16th Century England and France
by Charles Panati

White has denoted purity and virginity for centuries. But in ancient Rome, yellow was the socially accepted color for a bride’s wedding attire, and a veil of flame-hued yellow, the flammeum, covered her face. The bridal veil, in fact, predates the wedding dress by centuries. And the facial veil itself predates the bridal veil.

Historians of fashion claim that the facial veil was strictly a male invention, and one of the oldest devices designed to keep married and single women humble, subservient, and hidden from other males. Although the veil at various times throughout its long history also served as a symbol of elegance and intrigue, modesty an mourning, it is one article of feminine attire that women may never have created for themselves.

Originating in the East at least four thousand years ago, veils were worn throughout life by unmarried women as a sign of modesty and by married women as a sign of submissiveness to their husbands. In Muslim religions, a woman was expected to cover her head and part of her face whenever she left the house. As time passed, rules (made by men) became stricter and only a woman’s eyes were permitted to remain uncovered-a concession to necessity, since ancient veils were of heavy weaves, which interfered with vision.

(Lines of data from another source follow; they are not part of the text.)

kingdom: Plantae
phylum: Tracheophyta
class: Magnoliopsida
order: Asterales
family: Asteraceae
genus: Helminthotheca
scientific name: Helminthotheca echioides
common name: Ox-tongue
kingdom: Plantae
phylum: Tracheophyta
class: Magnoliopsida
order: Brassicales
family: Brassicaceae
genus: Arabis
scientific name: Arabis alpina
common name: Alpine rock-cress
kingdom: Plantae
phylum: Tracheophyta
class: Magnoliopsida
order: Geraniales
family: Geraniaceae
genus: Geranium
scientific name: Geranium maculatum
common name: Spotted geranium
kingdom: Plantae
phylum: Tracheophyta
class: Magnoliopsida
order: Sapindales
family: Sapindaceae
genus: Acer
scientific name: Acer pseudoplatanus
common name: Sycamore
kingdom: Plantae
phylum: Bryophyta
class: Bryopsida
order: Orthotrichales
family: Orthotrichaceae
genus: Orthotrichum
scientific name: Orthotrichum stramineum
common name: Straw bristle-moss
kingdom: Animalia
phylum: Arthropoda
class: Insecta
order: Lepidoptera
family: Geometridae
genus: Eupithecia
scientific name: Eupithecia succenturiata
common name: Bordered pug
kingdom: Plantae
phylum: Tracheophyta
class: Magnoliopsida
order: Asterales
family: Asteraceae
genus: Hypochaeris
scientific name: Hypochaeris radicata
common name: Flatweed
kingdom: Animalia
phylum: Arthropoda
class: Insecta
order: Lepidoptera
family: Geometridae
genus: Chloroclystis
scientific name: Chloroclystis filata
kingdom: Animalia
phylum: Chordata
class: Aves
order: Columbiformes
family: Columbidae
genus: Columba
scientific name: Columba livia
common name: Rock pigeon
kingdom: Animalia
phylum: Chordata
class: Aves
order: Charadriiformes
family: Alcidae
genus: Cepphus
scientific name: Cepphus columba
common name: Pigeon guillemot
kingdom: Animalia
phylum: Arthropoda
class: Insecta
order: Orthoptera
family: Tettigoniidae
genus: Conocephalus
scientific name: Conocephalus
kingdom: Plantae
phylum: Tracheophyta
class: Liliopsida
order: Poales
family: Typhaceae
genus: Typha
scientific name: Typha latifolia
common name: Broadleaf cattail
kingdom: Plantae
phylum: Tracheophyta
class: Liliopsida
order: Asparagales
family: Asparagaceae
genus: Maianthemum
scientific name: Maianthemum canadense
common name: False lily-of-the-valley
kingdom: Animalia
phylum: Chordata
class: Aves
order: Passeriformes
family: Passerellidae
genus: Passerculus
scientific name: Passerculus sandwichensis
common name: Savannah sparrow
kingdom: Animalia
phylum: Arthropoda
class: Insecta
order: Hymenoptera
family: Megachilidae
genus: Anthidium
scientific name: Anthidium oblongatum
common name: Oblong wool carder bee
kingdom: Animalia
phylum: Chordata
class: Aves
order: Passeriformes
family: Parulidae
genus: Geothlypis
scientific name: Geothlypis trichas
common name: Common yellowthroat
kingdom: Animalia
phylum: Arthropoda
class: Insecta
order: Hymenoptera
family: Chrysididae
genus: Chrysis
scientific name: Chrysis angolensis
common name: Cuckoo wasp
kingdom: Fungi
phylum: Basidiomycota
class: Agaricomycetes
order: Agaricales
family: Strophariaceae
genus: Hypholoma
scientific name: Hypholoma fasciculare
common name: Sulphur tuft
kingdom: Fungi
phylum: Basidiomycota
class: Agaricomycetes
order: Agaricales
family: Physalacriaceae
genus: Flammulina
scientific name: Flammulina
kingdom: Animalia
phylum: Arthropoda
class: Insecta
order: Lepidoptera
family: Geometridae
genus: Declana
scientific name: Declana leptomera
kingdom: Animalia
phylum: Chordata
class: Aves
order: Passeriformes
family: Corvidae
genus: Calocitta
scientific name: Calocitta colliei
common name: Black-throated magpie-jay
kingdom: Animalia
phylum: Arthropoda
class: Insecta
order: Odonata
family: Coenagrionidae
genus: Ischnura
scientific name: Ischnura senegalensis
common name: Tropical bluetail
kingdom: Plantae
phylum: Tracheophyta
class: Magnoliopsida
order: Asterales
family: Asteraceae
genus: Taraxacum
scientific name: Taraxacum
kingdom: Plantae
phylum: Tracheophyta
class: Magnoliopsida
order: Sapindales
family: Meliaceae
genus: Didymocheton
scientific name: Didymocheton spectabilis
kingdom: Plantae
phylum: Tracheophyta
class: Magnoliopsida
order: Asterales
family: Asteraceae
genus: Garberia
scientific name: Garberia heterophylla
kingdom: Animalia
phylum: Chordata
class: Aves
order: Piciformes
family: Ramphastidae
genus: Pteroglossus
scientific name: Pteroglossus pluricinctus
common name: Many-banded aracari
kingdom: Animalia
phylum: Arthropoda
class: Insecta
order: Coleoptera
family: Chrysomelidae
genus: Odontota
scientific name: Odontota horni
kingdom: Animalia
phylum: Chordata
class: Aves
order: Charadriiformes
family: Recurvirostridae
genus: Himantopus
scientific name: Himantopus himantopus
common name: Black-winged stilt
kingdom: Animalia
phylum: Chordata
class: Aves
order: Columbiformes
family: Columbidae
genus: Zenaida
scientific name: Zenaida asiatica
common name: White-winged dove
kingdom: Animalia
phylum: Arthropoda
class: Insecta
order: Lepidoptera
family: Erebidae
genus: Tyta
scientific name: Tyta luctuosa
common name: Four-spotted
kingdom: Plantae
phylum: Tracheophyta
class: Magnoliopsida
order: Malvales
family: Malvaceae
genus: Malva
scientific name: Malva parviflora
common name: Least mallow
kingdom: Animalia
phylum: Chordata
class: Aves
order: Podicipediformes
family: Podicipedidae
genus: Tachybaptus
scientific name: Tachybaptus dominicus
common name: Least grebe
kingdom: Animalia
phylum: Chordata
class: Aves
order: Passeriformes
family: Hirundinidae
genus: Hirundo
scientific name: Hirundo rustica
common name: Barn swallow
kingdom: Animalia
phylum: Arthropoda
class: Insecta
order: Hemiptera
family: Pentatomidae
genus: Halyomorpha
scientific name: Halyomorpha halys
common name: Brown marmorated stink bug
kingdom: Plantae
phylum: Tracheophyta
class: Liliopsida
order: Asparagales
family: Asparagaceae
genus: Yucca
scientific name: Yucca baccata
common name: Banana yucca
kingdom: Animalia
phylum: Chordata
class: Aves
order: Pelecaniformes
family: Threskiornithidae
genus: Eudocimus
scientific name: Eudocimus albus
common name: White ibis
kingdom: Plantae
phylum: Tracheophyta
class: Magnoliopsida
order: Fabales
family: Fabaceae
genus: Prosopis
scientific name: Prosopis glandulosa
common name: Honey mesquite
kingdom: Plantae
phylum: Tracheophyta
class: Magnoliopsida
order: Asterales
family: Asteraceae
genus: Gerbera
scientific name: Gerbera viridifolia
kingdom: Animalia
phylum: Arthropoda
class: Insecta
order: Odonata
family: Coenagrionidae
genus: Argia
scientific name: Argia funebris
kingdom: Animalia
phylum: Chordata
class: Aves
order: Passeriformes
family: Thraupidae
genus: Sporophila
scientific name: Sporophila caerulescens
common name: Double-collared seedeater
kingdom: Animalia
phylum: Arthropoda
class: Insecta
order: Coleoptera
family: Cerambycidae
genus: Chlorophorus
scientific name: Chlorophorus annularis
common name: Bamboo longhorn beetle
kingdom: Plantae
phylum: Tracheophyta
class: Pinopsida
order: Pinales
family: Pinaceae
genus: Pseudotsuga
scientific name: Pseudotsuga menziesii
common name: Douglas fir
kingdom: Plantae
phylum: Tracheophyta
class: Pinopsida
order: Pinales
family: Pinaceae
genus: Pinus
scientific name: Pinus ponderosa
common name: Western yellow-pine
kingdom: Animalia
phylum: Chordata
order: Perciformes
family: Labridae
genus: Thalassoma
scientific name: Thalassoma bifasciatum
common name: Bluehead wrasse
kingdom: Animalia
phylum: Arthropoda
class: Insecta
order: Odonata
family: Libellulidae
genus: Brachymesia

Customs were less severe and formal in Northern European countries. Only abducted brides wore veils. Color was unimportant, concealment paramount. Among the Greeks and the Romans by fourth century B.C., sheer, translucent veils were the vogue at weddings. They were pinned to the hair or held in place by ribbons, and yellow had become the preferred color-for veil and wedding gown. During the Middle Ages, color ceased to be a primary concern, emphasis was on the richness of fabric and decorative embellishments.

In England and France, the practice of wearing white at weddings was first commented on by writers in the sixteenth century. White was a visual statement of a bride’s virginity-so obvious public statement that it did not please everyone. Clergyman, for instance, felt that virginity , a marriage prerequisite, should not be blatantly advertised. For the next hundred and fifty years, British newspapers and magazines carried the running controversy fired by white wedding ensembles.

By the late eighteenth century, white had become the standard wedding color. Fashion historians claim this was due mainly to the fact that most gowns of the time were white; that white was the color of formal fashion. In 1813, the first fashion plate of a white wedding gown and veil appeared in the influential French Journal des Dames. From that point onward, the style was set.